Full history for the article here.
Starting import fixes
I’m reaching an important stage today: bugfixing the importer. I’m hopefully doin two today. I’m having trouble fixing a pandas pd.read_csv error:
'utf-8' codec can't decode byte 0xeb in position 13: invalid continuation byte
This is confirmed by the last remark on http://stackoverflow.com/questions/5552555/unicodedecodeerror-invalid-continuation-byte
Turns out if I read the data as UTF-8, it throws the error on the invalid continuation byte, but it reads my from my test file the character ‘ë’ correctly, but it fails to read some file or other from my source data. When I change the pandas readout to:
frame = pd.read_csv(
filepath,
quotechar=dialect.quotechar,
delimiter=dialect.delimiter,
encoding='latin_1',
# Or: encoding='cp1252'
parse_dates=True,
)
It will no longer fail, but it will mangle the character ‘ë’ to ‘\u00c3\u00ab’ in the dictionary. I guess wrong input is better than no input, but it is a bit of a letdown…
Numpy.float64
Then there’s an interesting other case. I’ll have to look into that another time.
Percent: [----------] 0.10073457747077716% 2017-05-12 17:16:50,252 - ERROR - Can't return dictionary from empty or invalid csv file /data/EDNA-LD_EXT/easy_rest/downloads/28396/3413458_4130248_REF_AWVS.csv
Percent: [----------] 0.1013886981037043% Traceback (most recent call last):
File "main.py", line 137, in <module>
run(file_path)
File "main.py", line 99, in run
schema_data = SchemaGenerator.generate_schema(data)

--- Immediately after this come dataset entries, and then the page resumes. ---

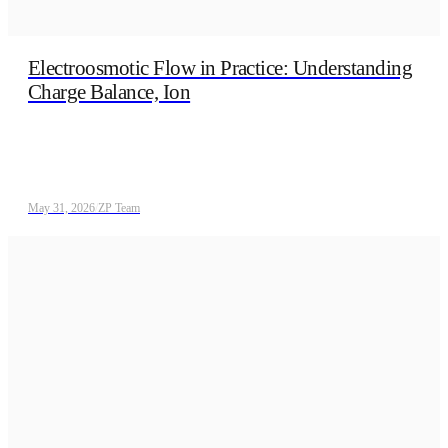
Electroosmotic Flow in Practice: Understanding
Charge Balance, Ion
May 31, 2026
/
ZP Team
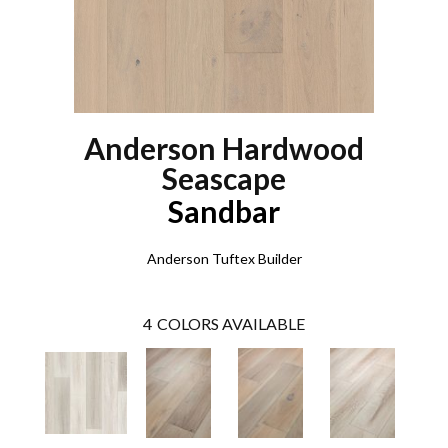
Anderson Hardwood
Seascape
Sandbar
Anderson Tuftex Builder
4
COLORS AVAILABLE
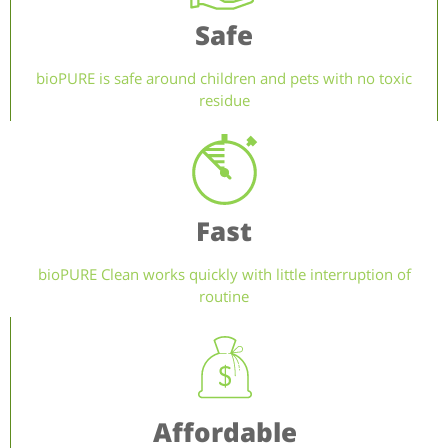
Safe
bioPURE is safe around children and pets with no toxic
residue
Fast
bioPURE Clean works quickly with little interruption of
routine
Affordable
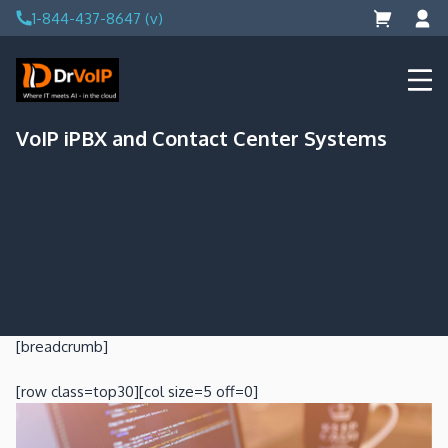
Skip
1-844-437-8647 (v)
to
content
DrVoIP – AWS Cloud Solutions
Ai for Answers, Ai for Action
VoIP iPBX and Contact Center Systems
[breadcrumb]
[row class=top30][col size=5 off=0]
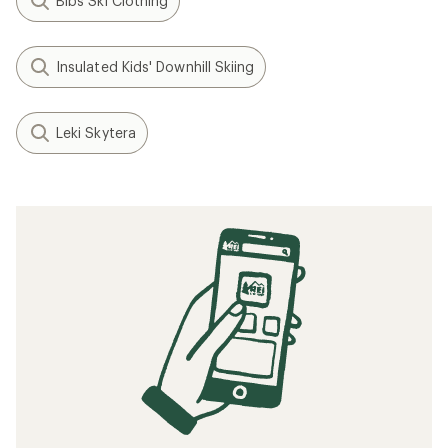
Bibs Ski Clothing
Insulated Kids' Downhill Skiing
Leki Skytera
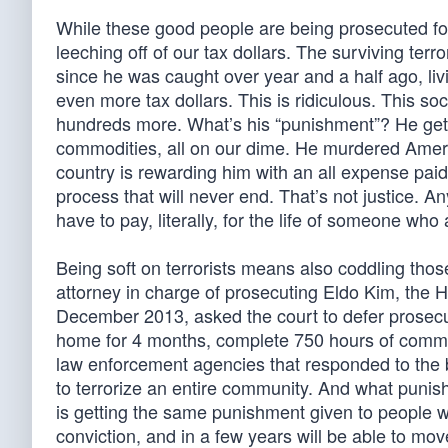
While these good people are being prosecuted for 
leeching off of our tax dollars. The surviving terr
since he was caught over year and a half ago, living
even more tax dollars. This is ridiculous. This so
hundreds more. What’s his “punishment”? He gets
commodities, all on our dime. He murdered Americ
country is rewarding him with an all expense paid v
process that will never end. That’s not justice.
have to pay, literally, for the life of someone who
Being soft on terrorists means also coddling thos
attorney in charge of prosecuting Eldo Kim, the 
December 2013, asked the court to defer prosecu
home for 4 months, complete 750 hours of communi
law enforcement agencies that responded to the 
to terrorize an entire community. And what punis
is getting the same punishment given to people who
conviction, and in a few years will be able to move 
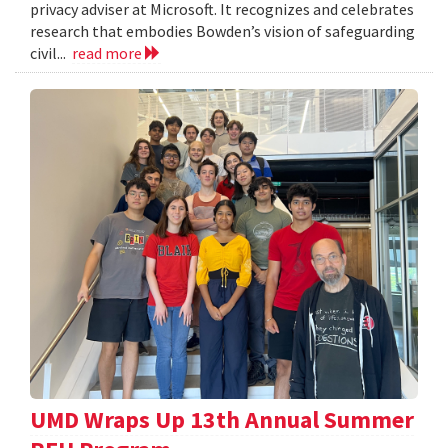
privacy adviser at Microsoft. It recognizes and celebrates
research that embodies Bowden’s vision of safeguarding
civil...
read more
UMD Wraps Up 13th Annual Summer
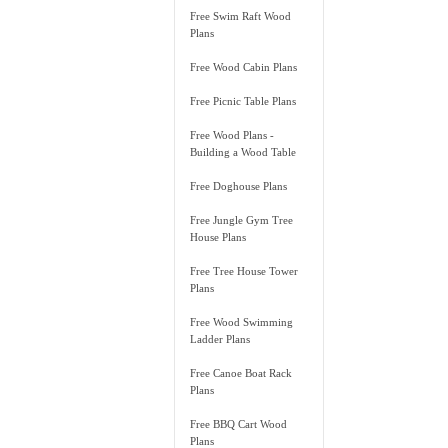
Free Swim Raft Wood
Plans
Free Wood Cabin Plans
Free Picnic Table Plans
Free Wood Plans -
Building a Wood Table
Free Doghouse Plans
Free Jungle Gym Tree
House Plans
Free Tree House Tower
Plans
Free Wood Swimming
Ladder Plans
Free Canoe Boat Rack
Plans
Free BBQ Cart Wood
Plans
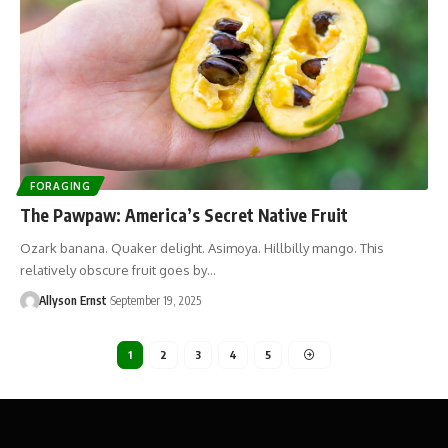
FORAGING
The Pawpaw: America’s Secret Native Fruit
Ozark banana. Quaker delight. Asimoya. Hillbilly mango. This
relatively obscure fruit goes by…
Allyson Ernst
September 19, 2025
1
2
3
4
5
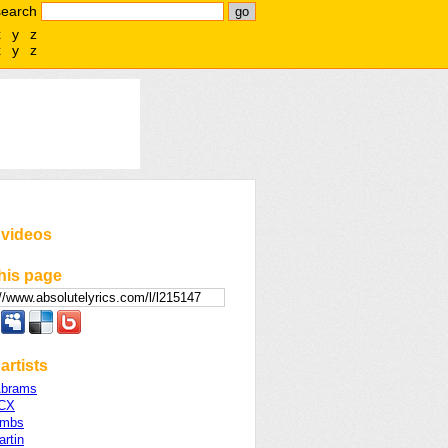
search
x
y
z
x
y
z
 videos
his page
artists
Abrams
XCX
ombs
rtin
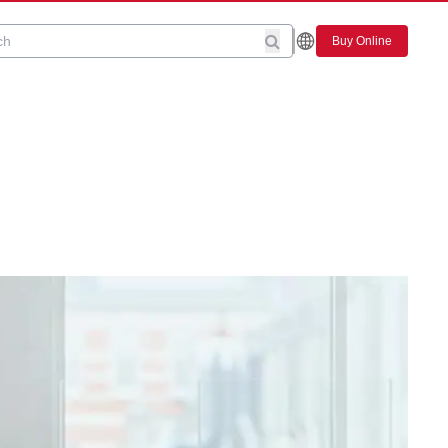
Buy Online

File "/home/rein/Documents/git/edna-ld/etl/lib/SchemaGenerator.py", line 9, in generate_schema
schema.add_object(data)
File "/usr/local/lib/python3.4/dist-packages/genson/generator.py", line 93, in add_object
self._generate_array(obj)
File "/usr/local/lib/python3.4/dist-packages/genson/generator.py", line 241, in _generate_array
self._add_items(array, 'add_object')
File "/usr/local/lib/python3.4/dist-packages/genson/generator.py", line 210, in _add_items
self._add_items_merge(items, func)
File "/usr/local/lib/python3.4/dist-packages/genson/generator.py", line 220, in _add_items_merge
method(item)
File "/usr/local/lib/python3.4/dist-packages/genson/generator.py", line 91, in add_object
self._generate_object(obj)
File "/usr/local/lib/python3.4/dist-packages/genson/generator.py", line 237, in _generate_object
self._add_properties(obj, 'add_object')
File "/usr/local/lib/python3.4/dist-packages/genson/generator.py", line 204, in _add_properties
getattr(self._properties[prop], func)(val)
File "/usr/local/lib/python3.4/dist-packages/genson/generator.py", line 95, in add_object
self._generate_basic(obj)
File "/usr/local/lib/python3.4/dist-packages/genson/generator.py", line 244, in _generate_basic
val_type = JS_TYPES[type(val)]
KeyError: <class 'numpy.float64'>